Но как бы там ни было, он часто пытался навязать мне свои мнения. Почему бы мне не вернуться опять к занятиям физикой? Ведь я бы мог сделать «громкую работу». Он не хотел признать, что и я по-своему так же тверд, как и он сам. Следует добавить, хотя этого он мне не говорил, что у него, возможно, были другие основания, чтобы пытаться убедить меня вернуться к научной деятельности. Он не был уверен в том, что мое литературное творчество окажется достаточно самобытным. Ему понравился мой роман «Поиски», но, как я подозреваю, он считал, что сам он мог бы написать его лучше. Когда в 1940 году Уэллс прочитал мою книгу «Чужие и братья», я получил от него длинное письмо. «Это действительно самобытное произведение», — писал он. И тут же согласился с тем, что я был прав, изменив свой жизненный путь.

Итак, Уэллс не стал профессором. Он был занят множеством разных неподходящих дел: преподавал в частных школах, правил статьи для такого любопытного учреждения, как заочный университетский колледж, писал руководство по зоологии и вдобавок еще занимался журналистикой. Это была жизнь достаточно трудная для молодого человека, и словно для того, чтобы сделать ее еще трудней, он заболел туберкулезом и какой-то неизвестной болезнью почек, так что все думали, что он умрет. Но это не явилось препятствием ни для того, чтобы в свободное время добиться получения первой ученой степени по зоологии, ни для того, чтобы жениться. Это был единственный случай, когда Уэллс пожалел себя. Было бы горько умереть, не познав радостей любви. Китс, еще один отважный юноша, так же проклинал за это свою судьбу. Туберкулез убил Китса, тогда как Уэллс к тридцати годам был здоров.

Болезнь и толкнула его к тому, чтобы целиком отдаться литературному труду. Это было единственное, чем Уэллс мог заниматься, когда у него открылось кровохарканье и он длительное время не работал, довольный уже тем, что пока жив. Он начал строчить одну статью за другой (в 90-е годы прошлого века сбывать их было легче, чем теперь, семьдесят лет спустя) и написал «Машину времени».





Как и Диккенс, Уэллс был, конечно, прирожденным писателем. Чем бы он ни занимался, он всегда был изобретателен, внося что-то свое, ни у кого не заимствованное. Но у него был дар и более существенный для романиста. Это была способность — ее он унаследовал от Диккенса, а не перенял у него — безо всякого усилия или напряжения ясно «представлять» события, словно они сами собой легко возникали в памяти.

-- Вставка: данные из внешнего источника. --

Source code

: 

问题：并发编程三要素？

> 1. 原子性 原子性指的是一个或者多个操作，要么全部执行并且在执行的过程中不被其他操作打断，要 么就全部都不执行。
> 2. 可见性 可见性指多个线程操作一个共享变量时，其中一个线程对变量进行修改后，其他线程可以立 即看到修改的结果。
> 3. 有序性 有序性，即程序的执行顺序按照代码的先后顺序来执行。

В его научно-фантастических романах способность изображения достигла высокой степени: реальность описания в первой главе «Войны миров» так же совершенна, как и в первой части «Дэвида Копперфилда». Та же способность видна еще и в превосходном романе «Мистер Бритлинг пьет чашу до дна»{195}, написанном двадцать лет спустя. После этого писательская работа шла урывками: Уэллс потерял интерес к написанию романов.

Я не собираюсь утверждать, что нет еще более высоких способностей, которыми мог бы обладать романист. Но их нельзя приобрести. Этому писатель не может научиться: он или имеет дар, или не имеет его. Если имеет, люди будут читать его, если не имеет, то им могут восхищаться, но читать не будут.

Генри Джеймс, с которым Уэллс был дружен много лет и который был более великодушен к Уэллсу, чем Уэллс к нему, бился над разгадкой этой тайны. В своем творчестве Уэллс нарушал все эстетические каноны Генри Джеймса и, в сущности, вовсе не обращал на них внимания.

Джеймс с грустью писал ему:

«Я читал вас так, как я всегда вас читаю и как никого еще не читал, с полным отречением от всех тех „принципов критики“… с которыми я брожу, спотыкаясь, по страницам других писателей, связанный в какой-то степени с еще любимой мной теорией, и в то же время с самой циничной непоследовательностью отбрасываю ее, как только поддаюсь вашим чарам».

Да, это был большой талант. Его тотчас признали. Как только вышли «Машина времени» и «Война миров», Уэллс стал известным и состоятельным писателем. К тому времени улучшилось и его здоровье. К 1900 году, когда ему исполнилось тридцать четыре года, относится начало его деятельности на ниве просвещения, которую он считал более важной, чем труд романиста. Великий просветитель из самых обычных людей, между прочим. «Он пророк», — писал Уинстон Черчилль, когда уже был глубоким стариком.